This weekend I had a fun time making a couple of great items for the pantry. I started out wanting to can apples for apple pies. So I researched and found a simple recipe or two online and then worked it out to be what our family would enjoy. Most of the online recipes called for yellow food coloring – something I choose not to use. I purchased 28 pounds of Fuji apples. These are a nice sweet apple with great texture – bonus was the beautiful color they maintained through the canning process.
The recipe was a simple one so my husband and I worked as a team this time around. He sat and peeled all the apples and then used a handy apple slicer gadget that also cores them. All the slices were dropped into a large pot holding some water along with a healthy dose of Ball Fresh Fruit Protector to keep the apples from discoloring. Some folks use lemon juice (which works well) but I was going to be adding more lemon juice to the recipe.
Now before I give the recipe, I want to give you a warning/disclaimer. Many folks do not believe in using corn starch to can – because it thickens sauces, it is considered by many to be too dense a product to safely can (much like pumpkin is also thought of)—some folks therefore recommend using a product called Clear Jel which you find in some specialty grocery stores or online. Proceed with this understanding then that not all consider cornstarch safe! Do your own research on this!
21 qts, peeled cored apples (20 lbs approximately before)
13.5 cups sugar
3 cups cornstarch
30 cups water
9 tbspns. Lemon juice
6 tsp. cinnamon
1 tsp. nutmeg
3 tsp. salt
Mix everything except for lemon juice and apple slices in big pot. Bring to boil and then cook until thick and it bubbles. Turn off heat – add in lemon juice.
Pack apple slices into hot sterilized jars. Pour in syrup – leave a good inch of head space – DO NOT overfill or the jars will leak during processing and not seal! Make sure to remove air bubbles, wipe rims with hot cloth before putting on lids. Process in boiling water bath 10 minutes. Any leftover syrup can also be canned to use for pancakes and waffles!
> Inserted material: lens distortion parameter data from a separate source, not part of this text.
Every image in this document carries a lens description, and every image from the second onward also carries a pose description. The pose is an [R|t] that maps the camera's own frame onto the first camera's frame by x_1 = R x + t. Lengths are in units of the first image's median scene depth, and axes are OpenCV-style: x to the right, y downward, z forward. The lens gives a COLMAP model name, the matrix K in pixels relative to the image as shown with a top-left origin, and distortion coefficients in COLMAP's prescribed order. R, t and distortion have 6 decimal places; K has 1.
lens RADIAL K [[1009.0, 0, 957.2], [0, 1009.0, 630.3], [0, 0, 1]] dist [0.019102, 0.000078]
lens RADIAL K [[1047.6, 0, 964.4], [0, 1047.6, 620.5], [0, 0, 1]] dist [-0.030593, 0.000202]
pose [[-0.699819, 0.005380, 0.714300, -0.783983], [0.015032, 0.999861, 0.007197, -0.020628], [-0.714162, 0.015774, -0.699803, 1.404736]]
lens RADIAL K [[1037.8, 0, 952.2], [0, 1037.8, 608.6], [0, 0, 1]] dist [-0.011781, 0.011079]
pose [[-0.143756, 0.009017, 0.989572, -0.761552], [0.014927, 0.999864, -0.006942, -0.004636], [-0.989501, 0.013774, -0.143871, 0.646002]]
Now before you rush out to make this – consider one of the basic rules – not to waste if we can use it! I now had lots of apple peels and cores from my 20+ pounds of apples. I put all of them in a big pot and covered with water – enough to cover by about 2 inches over the peels. And I boiled them awhile until I had a nice juice. I strained all the apple peels and cores and ended up with about nine to 12 cups of juice! For my next step I grabbed my Ball recipe books and compared to some other recipes for apple jelly. This was a first for me as I usually make jams and marmalades but had never done only a jelly. This turned out to be easier than I realized and something I will enjoy doing often! It seems a lot of folks online suggest simply buying juices to make their jelly instead of the original methods of boiling fruit and straining several times (the main reason I never attempted to make jelly!) I broke my juice down into two batches for ease in handling. For every cup of juice, I added ¾ cup of sugar. For every 2 cups of liquid I also added 1 tbspn. of lemon juice. Per the suggestion in the Ball recipes I also added a small bit of butter to prevent foaming but this is very optional. This was all brought to a boil – I used a jelly thermometer to test – it should reach approximately 220*. I tested the jelly by the spoon/ice method – a small amount of jelly on a spoon dipped to a bowl of ice to cool it rapidly. Tilting the spoon sideways, the jelly should “sheet” – sliding off the spoon, not running off. Then I filled my hot sterilized pint jars. Next rims were wiped down using a hot cloth before setting on lids and rings. As always the lids and rings are set in hot water while cooking jelly so they too are sterilized and ready to use. The hot water also aids in the lid rubber to seal properly. Process the jars in a hot water bath 10 minutes. Let jars cool. Jelly usually sets up fairly quickly but often can take a day or two to gel. Any jars that did not seal can be put in refrigerator to use immediately!
So now you realize you still have a pot of cooled down apple peels and cores left. What to do with them now? You could add them to that compost heap I’m sure you have for the garden but I chose to use them by feeding the cores to my rabbits and my chickens had a feast on the peels! See – I told you – prepping is supposed to be fun, not something to make you stress! But I do have one confession to make here. I do stress –because my family enjoys all this food so much that it seems I am working twice as hard to keep up with their favorites!!!!